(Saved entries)
● ● ● ● ●

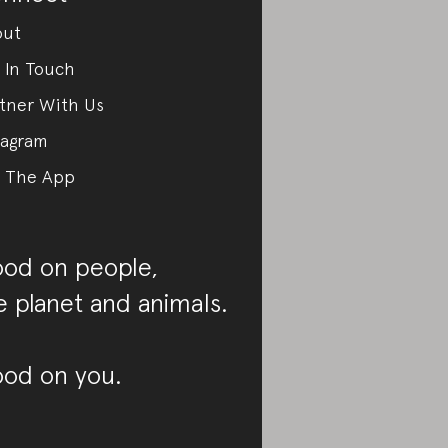
out
 In Touch
tner With Us
tagram
 The App
od on people,
e planet and animals.
od on you.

● ● ● ● ●

Output all data exactly, omitting images.

out
 In Touch
tner With Us
tagram
 The App
od on people,
e planet and animals.
od on you.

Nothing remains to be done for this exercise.